In the rainy season do not turn your sprinklers off this is another misconception you simply dial it down to the 15 minutes twice a week program and let your rain sensor do its job.
Best time to Irrigate
Never at night, you don’t want your lawn having that water on its leaves all night this is the surest way to get fungus. And never in the middle of the day, it’s to hot and evaporation is the highest. The best time is sometime between 4 am and 6 am then when the sun comes up it will burn off the water on the leaf blades and most of the water is at the roots by this time.

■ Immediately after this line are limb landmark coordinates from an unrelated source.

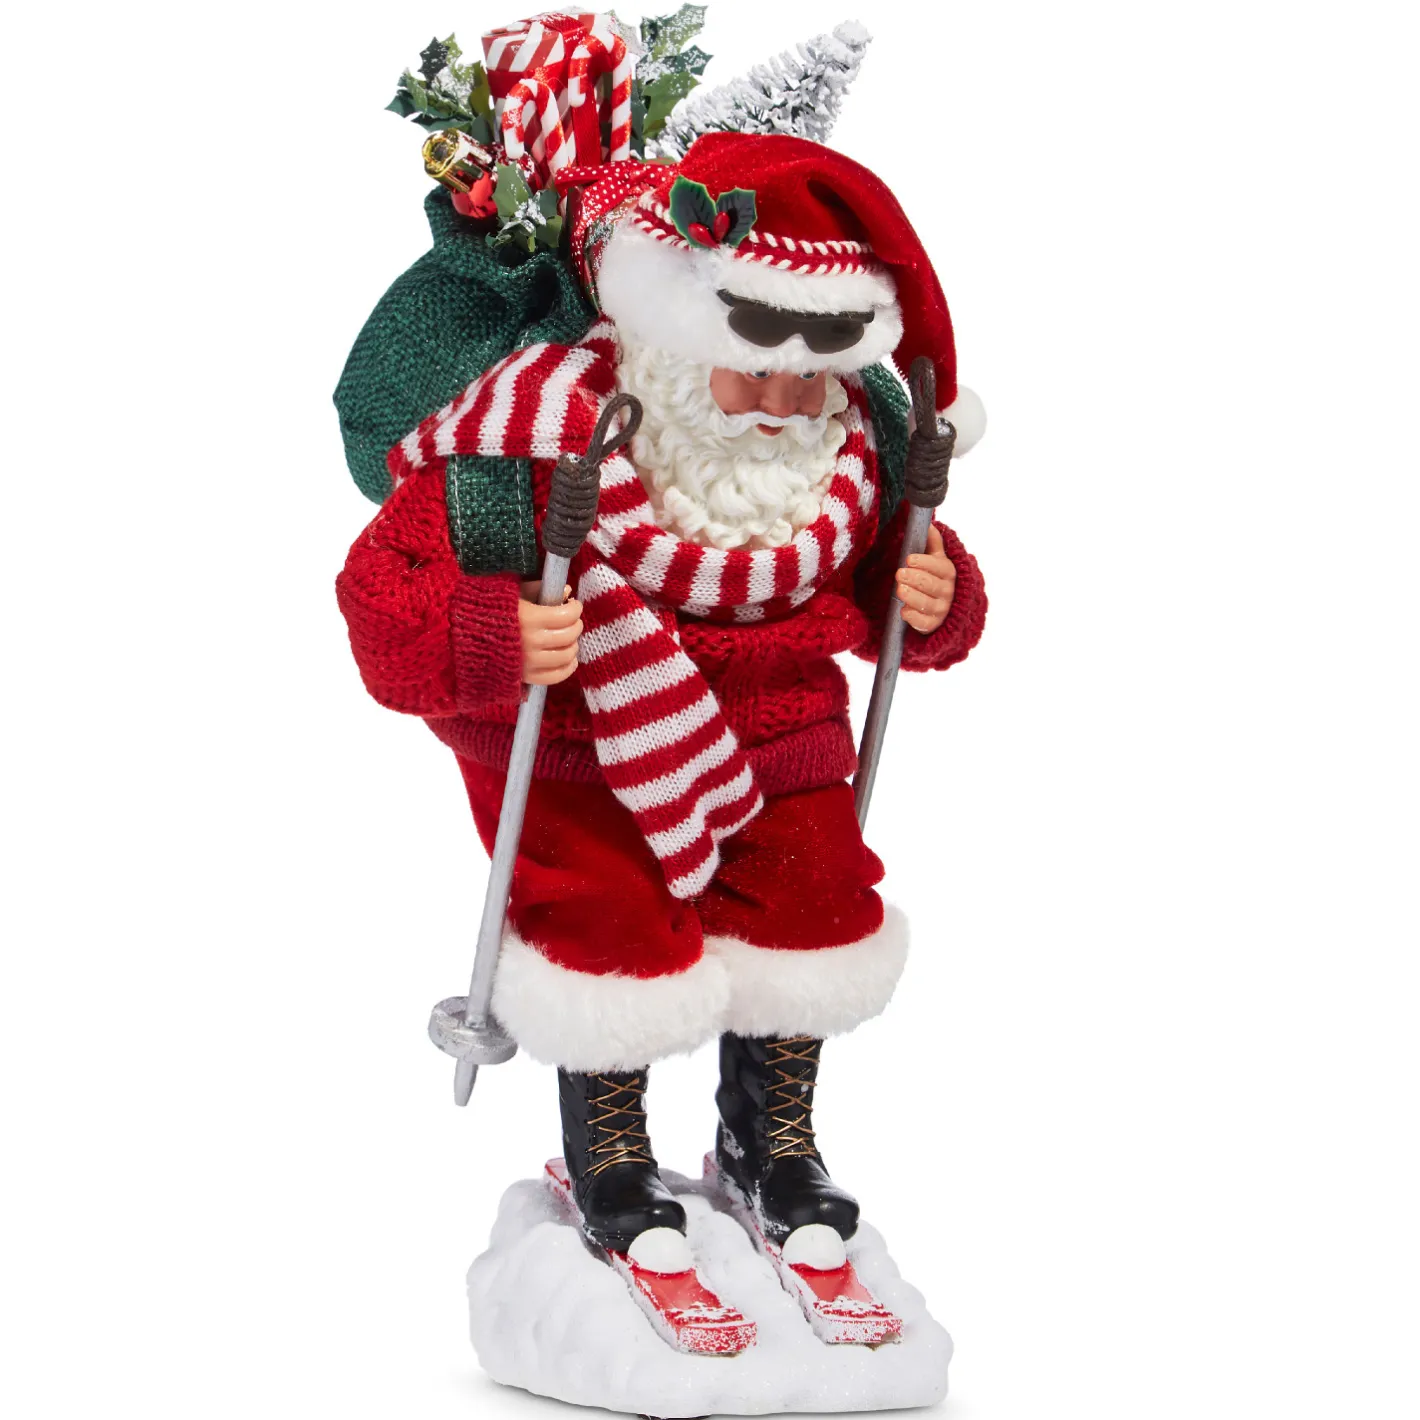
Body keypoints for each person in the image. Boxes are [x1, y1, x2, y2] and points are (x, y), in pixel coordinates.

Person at [336, 132, 988, 1260]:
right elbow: (382, 594)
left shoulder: (858, 441)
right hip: (587, 740)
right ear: (680, 339)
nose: (783, 402)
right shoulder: (535, 430)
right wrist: (495, 629)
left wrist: (929, 595)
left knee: (815, 905)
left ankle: (769, 1139)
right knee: (610, 936)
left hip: (784, 732)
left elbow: (895, 574)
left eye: (811, 373)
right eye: (755, 366)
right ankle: (613, 1154)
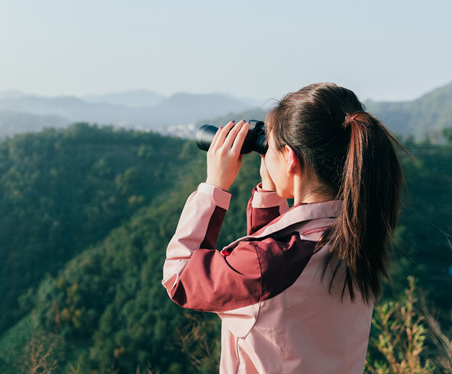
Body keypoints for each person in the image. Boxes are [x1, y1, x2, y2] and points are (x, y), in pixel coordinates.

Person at [162, 83, 404, 373]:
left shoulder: (269, 265)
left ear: (290, 159)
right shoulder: (355, 237)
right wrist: (270, 188)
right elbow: (276, 273)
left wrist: (214, 186)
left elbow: (179, 277)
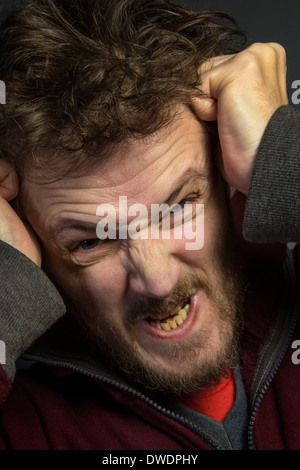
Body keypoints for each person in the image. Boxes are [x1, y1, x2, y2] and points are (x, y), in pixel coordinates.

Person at [0, 0, 299, 450]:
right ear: (34, 244)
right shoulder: (27, 424)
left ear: (227, 175)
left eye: (179, 207)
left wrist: (284, 161)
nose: (158, 282)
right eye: (91, 241)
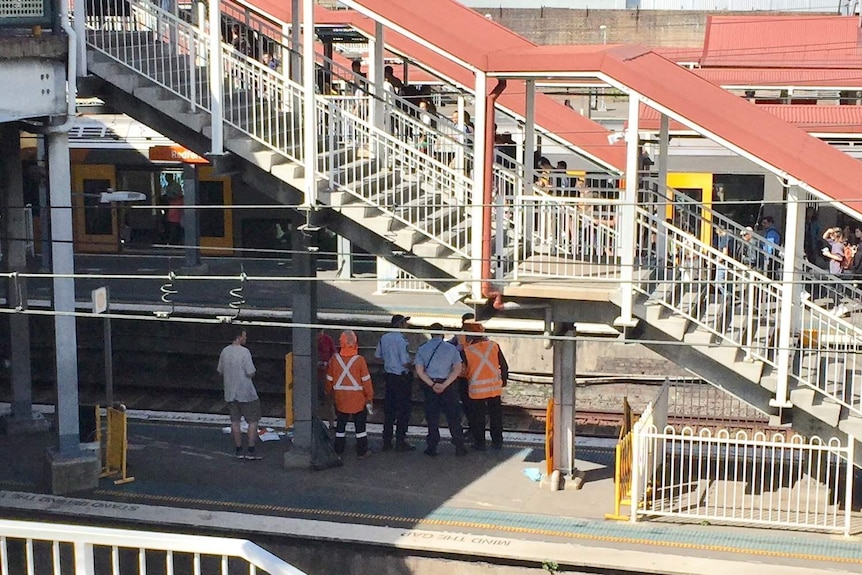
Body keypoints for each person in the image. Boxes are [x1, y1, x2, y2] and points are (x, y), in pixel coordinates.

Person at [415, 323, 468, 457]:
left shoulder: (423, 348)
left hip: (430, 386)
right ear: (442, 333)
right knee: (453, 417)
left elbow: (419, 371)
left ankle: (432, 446)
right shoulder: (451, 349)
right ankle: (459, 446)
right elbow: (457, 369)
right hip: (448, 386)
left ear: (431, 333)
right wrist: (445, 384)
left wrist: (432, 384)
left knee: (432, 417)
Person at [325, 330, 374, 458]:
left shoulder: (334, 360)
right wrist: (369, 397)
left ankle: (339, 450)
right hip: (358, 399)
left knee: (340, 425)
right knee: (360, 427)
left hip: (340, 398)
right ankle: (362, 451)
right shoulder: (359, 360)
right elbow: (366, 381)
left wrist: (328, 392)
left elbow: (329, 379)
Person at [462, 322, 508, 451]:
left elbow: (462, 371)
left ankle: (480, 444)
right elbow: (504, 366)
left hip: (476, 390)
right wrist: (503, 381)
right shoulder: (494, 346)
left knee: (478, 418)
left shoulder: (467, 351)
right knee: (496, 416)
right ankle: (497, 442)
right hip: (494, 388)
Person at [217, 328, 262, 460]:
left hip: (230, 392)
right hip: (246, 393)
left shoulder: (225, 351)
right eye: (244, 336)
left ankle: (238, 449)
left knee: (235, 421)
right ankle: (251, 449)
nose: (246, 338)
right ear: (239, 337)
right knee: (253, 420)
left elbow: (220, 370)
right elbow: (250, 372)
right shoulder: (244, 352)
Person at [375, 314, 415, 451]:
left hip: (389, 377)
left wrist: (390, 363)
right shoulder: (401, 340)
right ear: (400, 324)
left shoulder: (384, 338)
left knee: (389, 410)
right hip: (402, 378)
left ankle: (386, 441)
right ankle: (400, 441)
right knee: (403, 411)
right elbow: (405, 361)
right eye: (405, 323)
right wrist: (415, 367)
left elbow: (378, 356)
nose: (407, 325)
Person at [449, 312, 477, 442]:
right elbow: (450, 346)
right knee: (467, 404)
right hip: (464, 376)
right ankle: (472, 429)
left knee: (473, 405)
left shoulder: (480, 337)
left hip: (474, 376)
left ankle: (474, 430)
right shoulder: (460, 337)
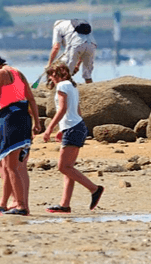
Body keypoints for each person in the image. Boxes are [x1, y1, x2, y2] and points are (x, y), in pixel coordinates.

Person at [0, 52, 41, 216]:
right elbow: (31, 98)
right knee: (13, 165)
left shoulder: (0, 73)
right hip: (22, 117)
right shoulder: (17, 71)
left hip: (11, 119)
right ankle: (7, 203)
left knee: (11, 166)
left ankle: (21, 205)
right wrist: (37, 122)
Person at [40, 62, 104, 213]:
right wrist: (64, 128)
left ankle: (94, 189)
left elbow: (62, 109)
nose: (51, 77)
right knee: (68, 168)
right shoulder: (72, 85)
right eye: (50, 74)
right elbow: (77, 111)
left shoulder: (62, 86)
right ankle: (65, 205)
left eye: (52, 74)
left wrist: (49, 129)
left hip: (74, 128)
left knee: (63, 167)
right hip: (76, 126)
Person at [48, 19, 97, 84]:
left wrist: (50, 65)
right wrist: (77, 65)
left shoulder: (57, 27)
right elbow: (83, 47)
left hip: (75, 45)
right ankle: (91, 89)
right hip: (92, 44)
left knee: (66, 72)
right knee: (87, 74)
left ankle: (62, 89)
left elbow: (56, 47)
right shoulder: (74, 24)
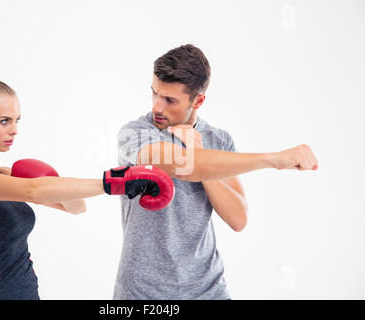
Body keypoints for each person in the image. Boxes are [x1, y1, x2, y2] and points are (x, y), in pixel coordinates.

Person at [0, 71, 174, 300]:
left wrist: (54, 179)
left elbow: (76, 207)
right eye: (4, 121)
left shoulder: (1, 174)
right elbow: (33, 191)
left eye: (16, 120)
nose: (14, 130)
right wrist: (116, 182)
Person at [114, 44, 318, 299]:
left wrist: (198, 150)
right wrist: (272, 159)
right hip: (143, 292)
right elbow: (183, 166)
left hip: (207, 289)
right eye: (154, 93)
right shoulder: (136, 133)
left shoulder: (218, 140)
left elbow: (238, 219)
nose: (157, 106)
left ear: (198, 100)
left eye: (170, 100)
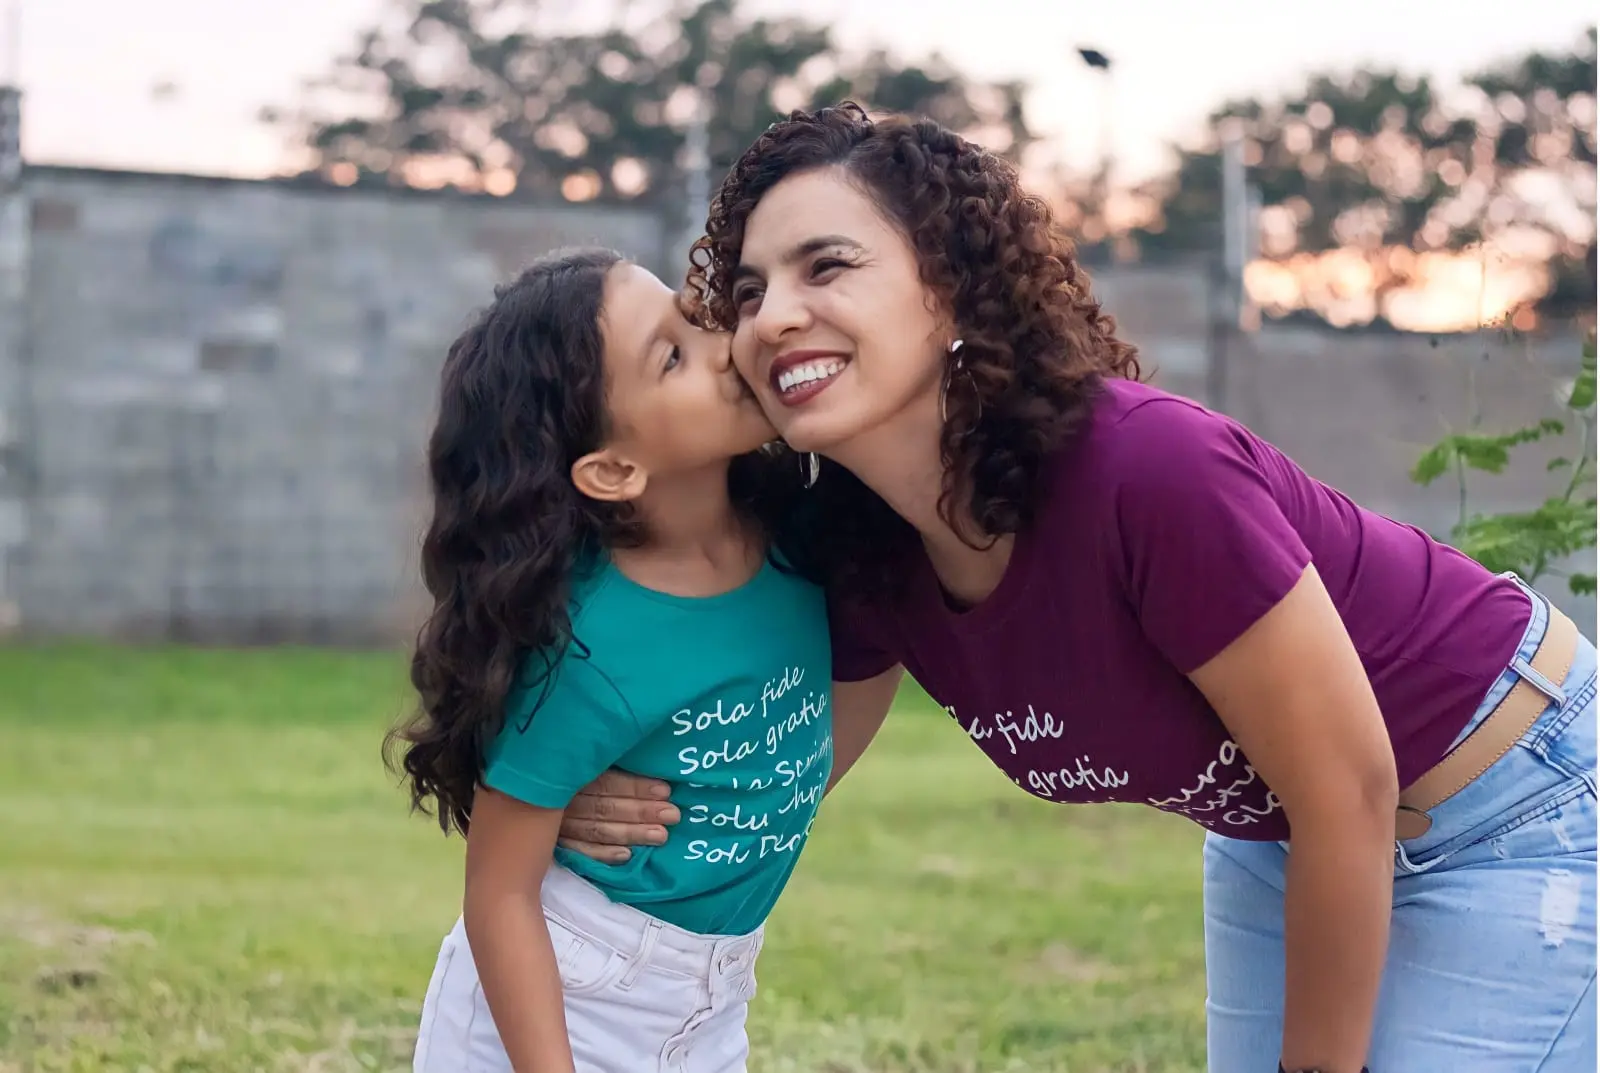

This is how I have 99% of the gardens I manage and nothing has ever died. Yours is no exception. As an expert, I tweak and fuss but for the most part, this is how I do it.
The combination of the right cut and watering will do two things, it will increase the root depth allowing them to find water and not have shallow roots that require constant watering the deeper and stronger your roots the healthier the lawn.
Your lawns roots will be as deep as your cut this is because of a process is known photosynthesis, this is process on how a plant makes its own food mainly sugar to feed itself, the more leaf blade it has the more food it can produce to feed its roots and produce more leaf blades. Too much height on the leaf blade and no light can get below because it blocked off causing rotting problems.
If you’re looking for excellent results and you are tired of the status quo then try it you’ll like it.